Even as we emerge from the pandemic and some aspects of our regular routines return to normal, curbside pickup is likely going to be around for a while. Chances are your existing technology didn’t anticipate this, so how are you managing to streamline curbside pickups? Some operators are taking the low-tech step of having customers hold up a sign in their car windows with their order number. Others are finding workarounds like using a burner phone in the short term – customers can call the number when they arrive and give their name and car make/model to the person bringing out the order. Some tech-driven, free services can help too: OneDine allows guests to drive up to a restaurant, scan a QR code from a sign, which launches a web page where the customer can order, pay and have food delivered to their car. Tock To Go offers in-app texting between customers and restaurants to help streamline pickups. What approaches are working for you?

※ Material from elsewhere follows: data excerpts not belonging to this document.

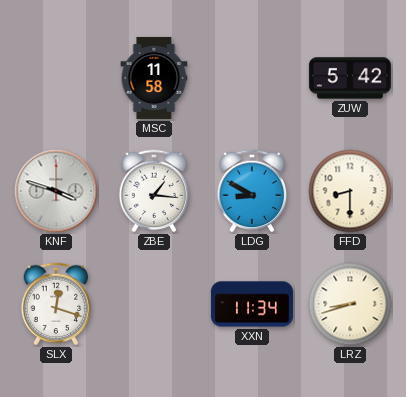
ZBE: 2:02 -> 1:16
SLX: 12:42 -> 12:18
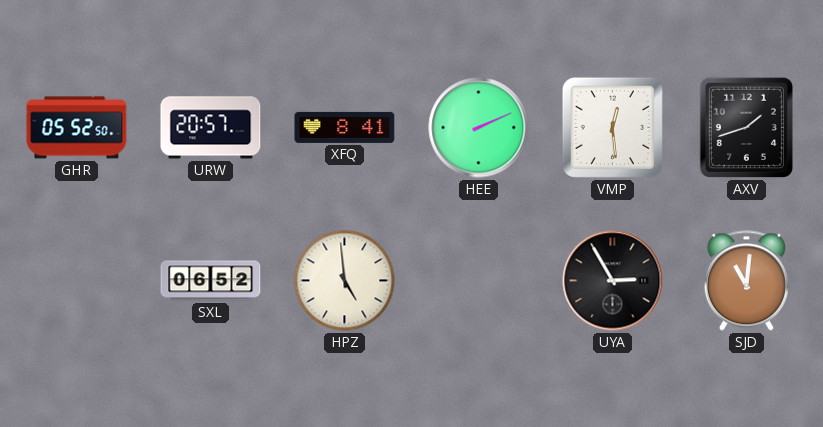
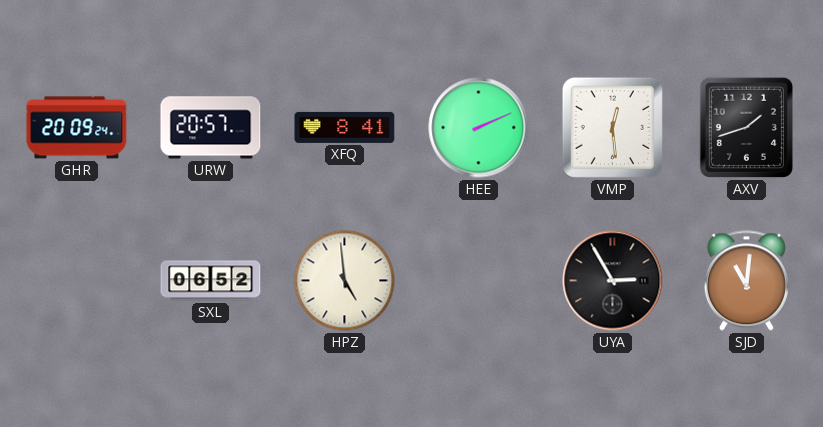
GHR: 05:52 -> 20:09
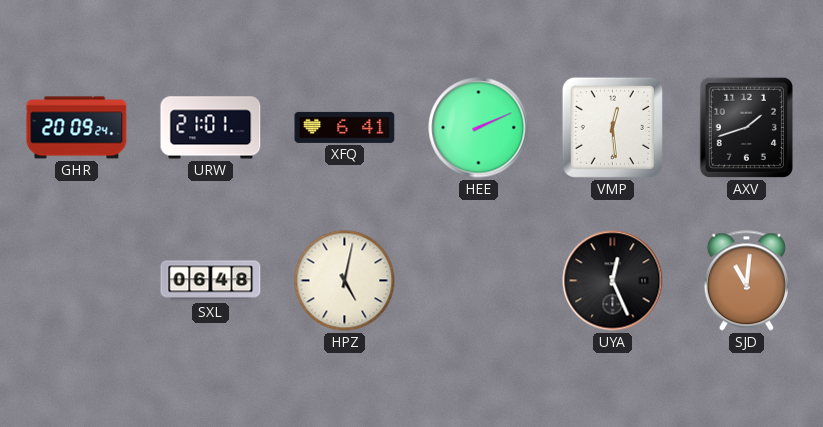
URW: 20:57 -> 21:01
XFQ: 8:41 -> 6:41
SXL: 06:52 -> 06:48
HPZ: 4:59 -> 5:02
UYA: 2:55 -> 12:26
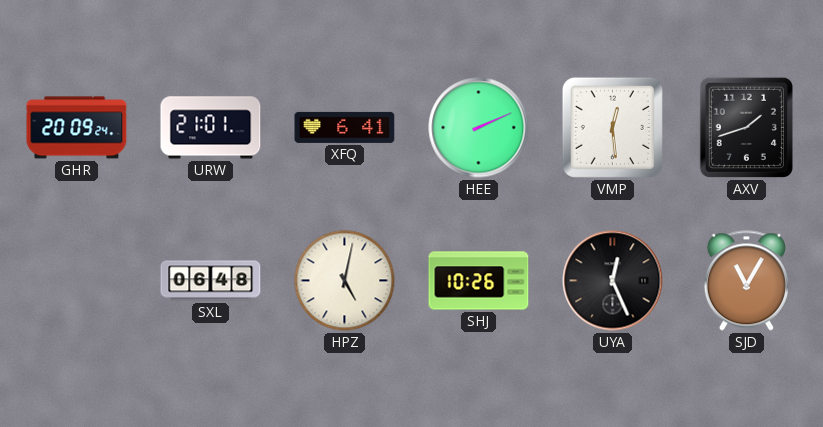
SHJ: none -> 10:26
SJD: 11:01 -> 11:05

What do you most loyal guests want right now? A recent Datassential report finds that some consumers want operators to do such things as post on social media about the steps they are taking to make their restaurant safe, such as working with a limited staff. Others want to visit a restaurant to pick up their food and observe what precautions the business is taking. Boomers, an at-risk group, are more likely to be comfortable picking up food curbside or at a drive-thru. Across the board, customers are looking to order multiple meals that can be eaten over the course of a few days. What does your data tell you about what different customer groups want and how they want you to offer it? It may provide some answers that can help you maintain your connections with them.
Imagine craving your favorite sandwich from a local quick-service restaurant on your way home from work, and as soon as you drive into the lot, the restaurant takes a photo of your license plate and can use that image to pull up past orders you have pre-programmed with them. As a result, you can bypass the drive-thru line of customers who don’t yet know what they want and instead collect your order at a separate window and be on your way. As Aaron Allen, founder and chief strategist at restaurant consultancy Aaron Allen & Associates, told Forbes, “There’s a big profit bump just by shaving seconds off drive-thru orders.” Leaders in the space are catching on ― watch for similar benefits to come from McDonald’s in the wake of its acquisition of Dynamic Yield.